# Definition of “the surface measure”?

Let $\mu_n$ be the $n$-dimensional Lebesgue measure.

Let $||\cdot||$ be a norm on $\mathbb{R}^n$.

Define $S^{n-1}=\{x\in\mathbb{R}:||x||=1\}$.

I have proven that $\forall A\in\mathscr{B}_{S^{n-1}}, (0,1]A\in \mathscr{B}_{\mathbb{R}^n}$. ($\mathscr{B}$ denotes the Borel-algebra and $(0,1]A$ is defined as $\{rb:r\in(0,1] , b\in A\}$)

Define $\sigma(A)=n\mu_n((0,1]A), \forall A\in\mathscr{B}_{S^{n-1}}$

Then, $\sigma$ is a measure.

Is this "the surface measure" or the completion of $\sigma$ the surface measure?

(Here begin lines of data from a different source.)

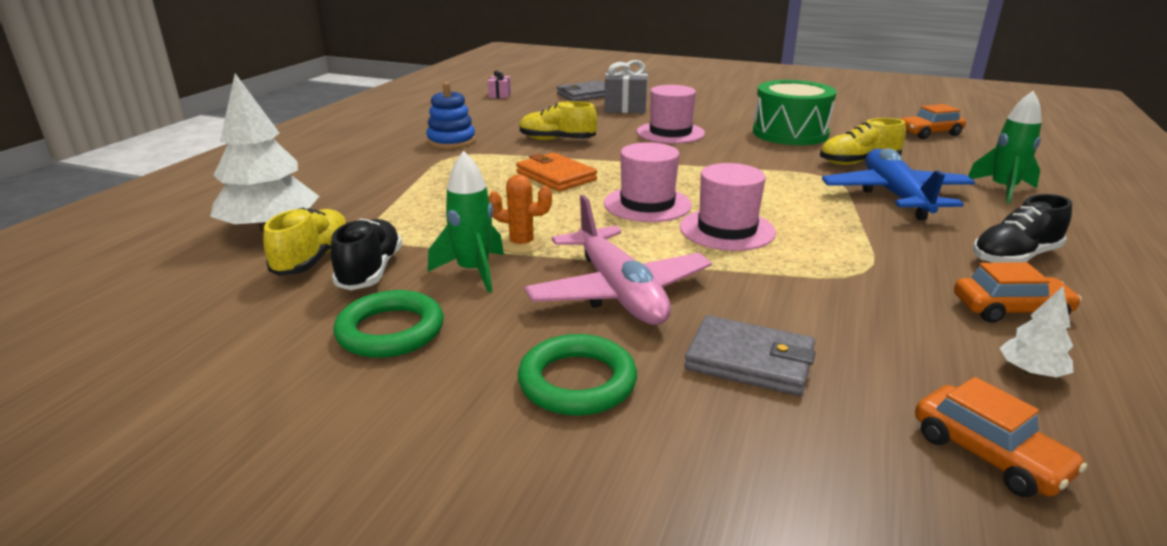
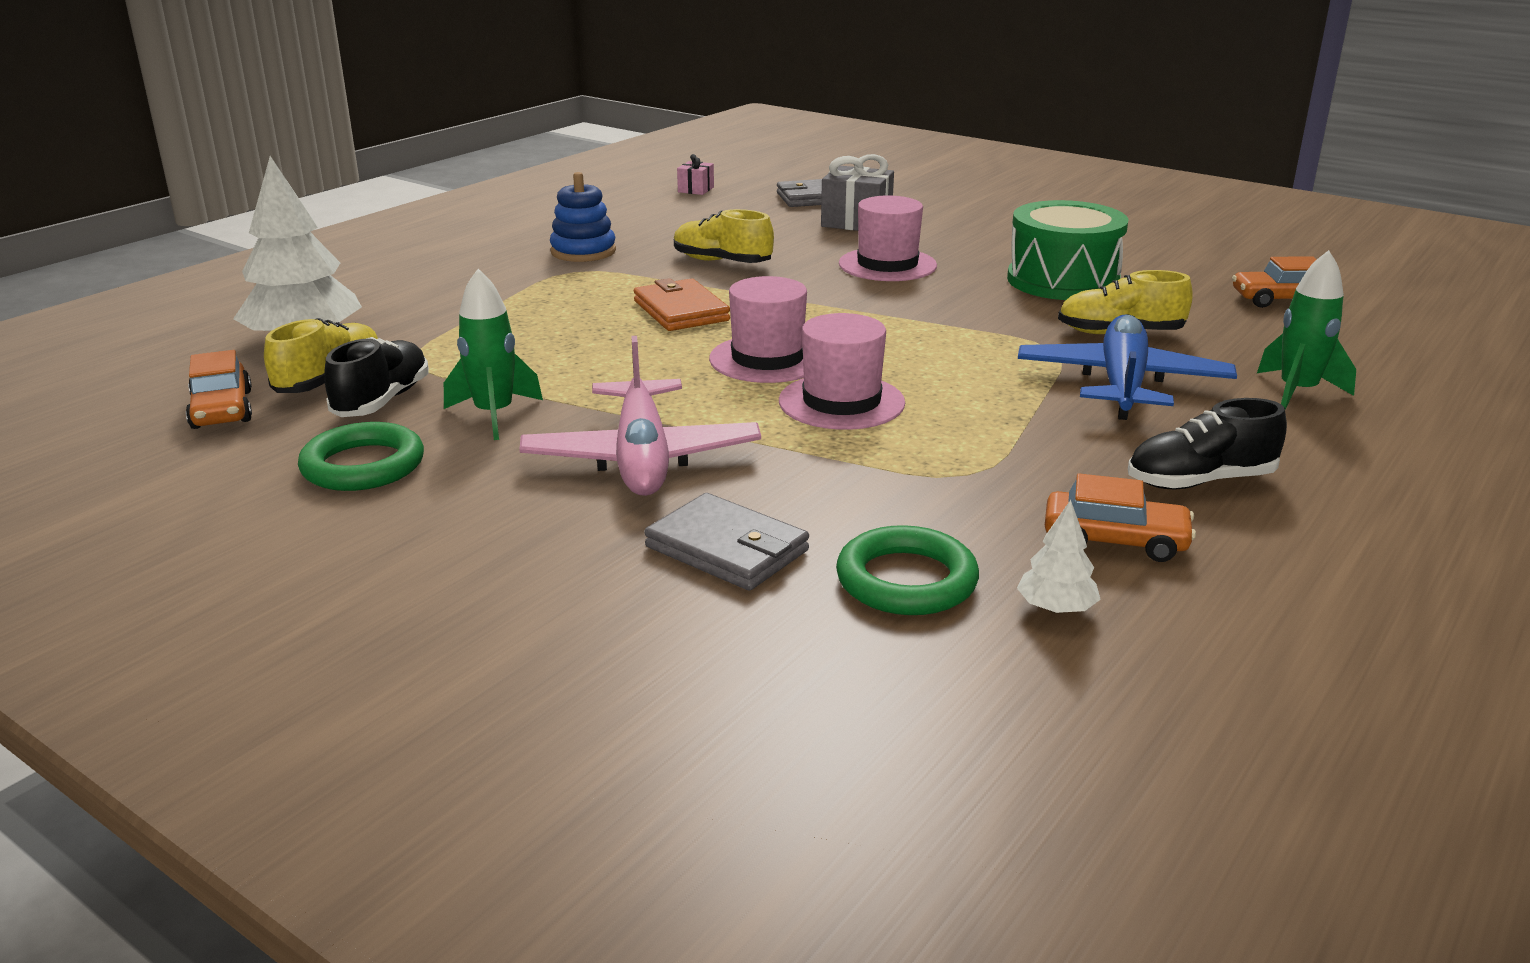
camera: 15 degrees right, 0 degrees up
(521, 244) = (572, 390): orange cactus -> none
(577, 382) = (520, 542): green ring -> green ring (906, 580)
(988, 454) = (905, 676): orange car -> orange car (222, 409)

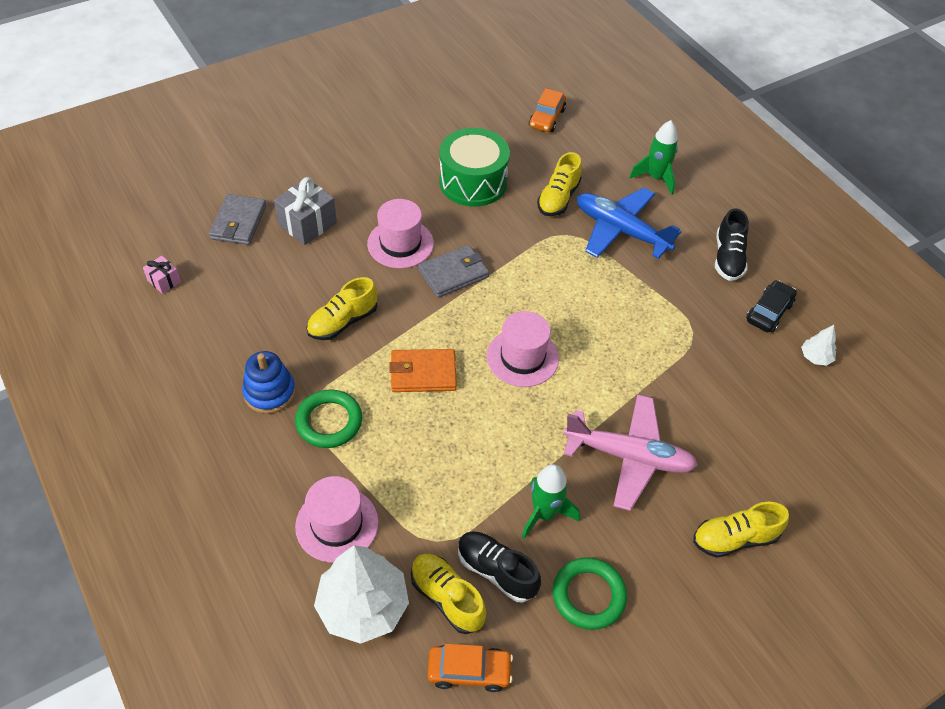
camera: 70 degrees left, 25 degrees up
(527, 572) = (734, 538): none -> yellow shoe
(727, 549) = (736, 451): grey wallet -> grey wallet (453, 274)
(841, 402) = (595, 347): pink hat -> pink hat (337, 524)
(906, 580) = (781, 396): green ring -> green ring (329, 421)
(1115, 540) = (769, 312): orange car -> black car

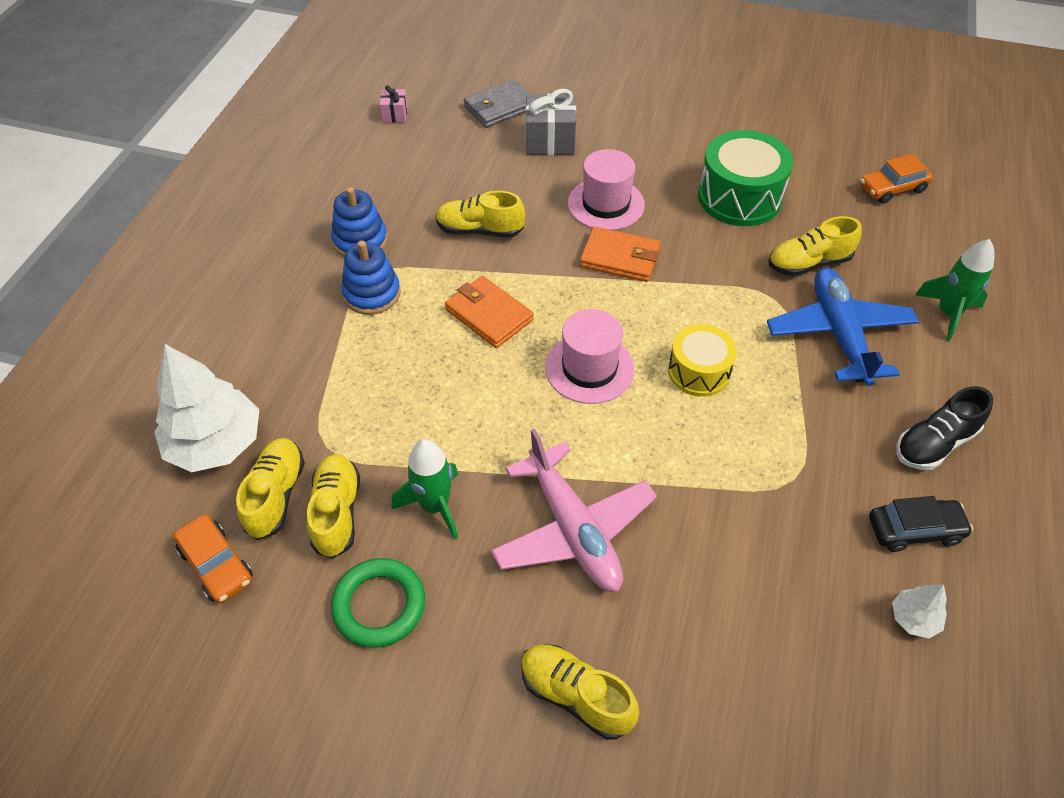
camera: 50 degrees right, 0 degrees up
(329, 421) = (372, 294): green ring -> blue stacking toy
(337, 524) = (278, 370): pink hat -> none
(453, 274) = (620, 258): grey wallet -> orange wallet
(496, 571) = (337, 512): black shoe -> yellow shoe
(580, 310) = (698, 372): none -> yellow drum

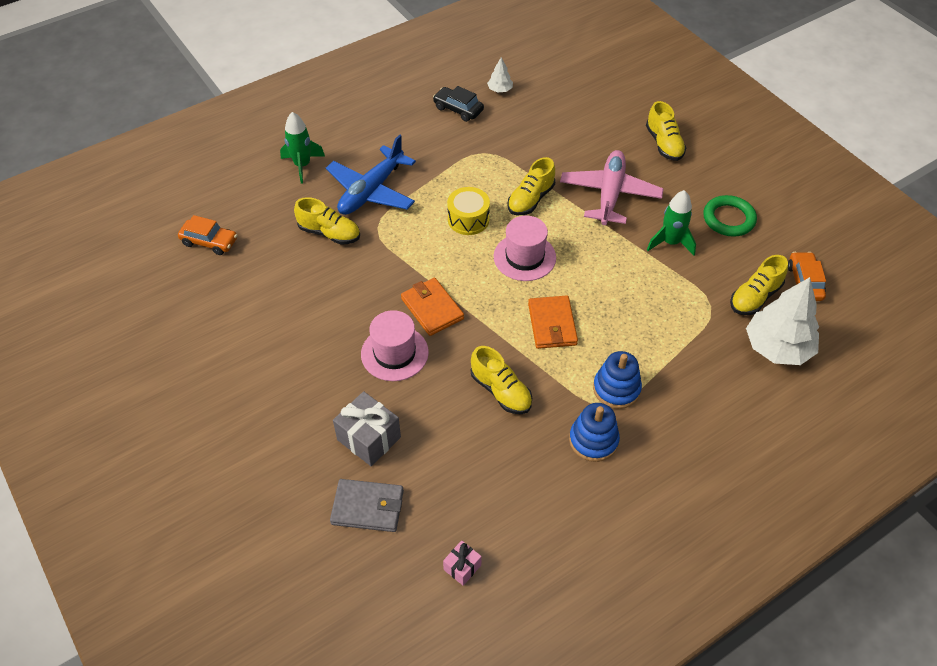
camera: 140 degrees left, 0 degrees up
(337, 512) = (725, 269): yellow shoe -> yellow shoe (530, 199)
(739, 197) = (305, 299): green drum -> none
(934, 443) = (401, 127): black shoe -> none

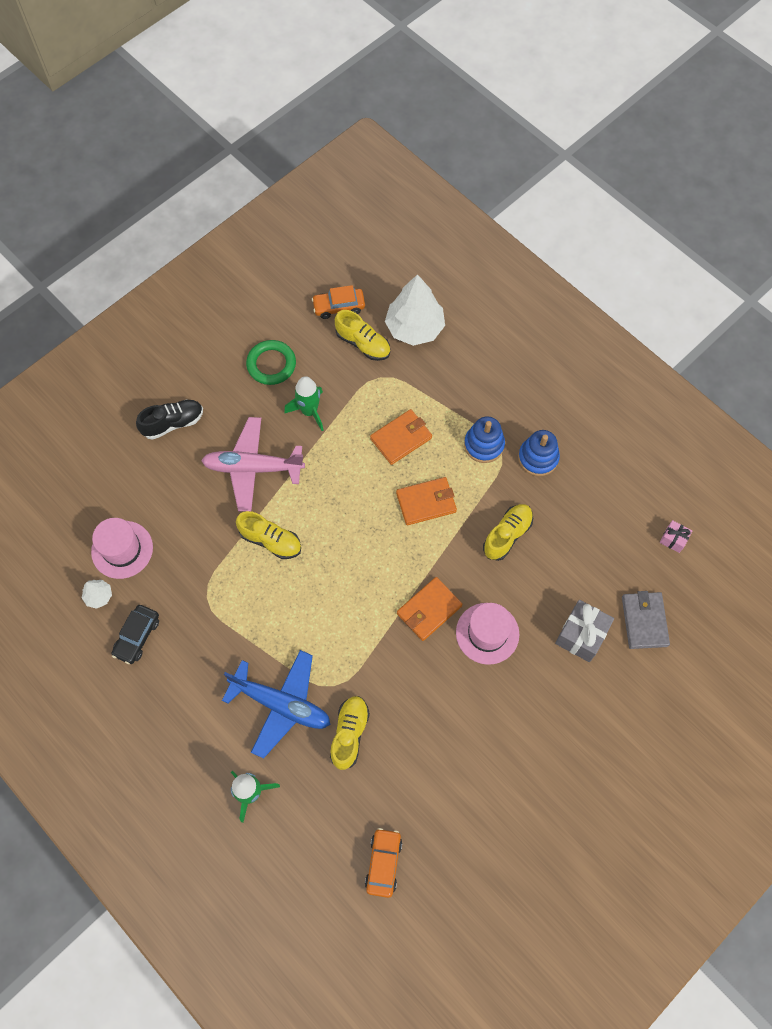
camera: 100 degrees left, 15 degrees up
(468, 219) = (308, 596): yellow drum -> none
(524, 257) = (349, 536): pink hat -> pink hat (122, 549)
(632, 314) = (401, 438): none -> orange wallet
(664, 144) = (173, 423): yellow shoe -> black shoe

Yes, it is the standard "surface measure" on $S^{n-1}$.
A perhaps more instrinsic/satisfying argument is that if you denote by $\sigma_r$ the measure on $S_r^{n-1}$ ($r$ is the radius), then
• "$\mu_ n = \int_{0}^{+\infty} \sigma_r\,dr$" in the sense that $\mu_n(A) = \int_0^{+\infty} \sigma_r(A \cap S^{n-1})\,dr$ for any $A \in \mathscr{B}_{\mathbb{R}^n}$.
• "$\sigma_r = r^{n-1} \sigma_1$" in the sense that $\sigma_r (rA) = r^{n-1} \sigma_1(A)$ for any $A \in \mathscr{B}_{S^{n-1}}$
Of course, these two claims would need to be justified, I'll let you think about it. Anyway, it follows that: $$\mu_n((0,1]A) = \int_0^1 \sigma_r(rA)\,dr = \int_0^1 r^{n-1} \sigma_1(A)\,dr = {\sigma_1(A) \over n}~.$$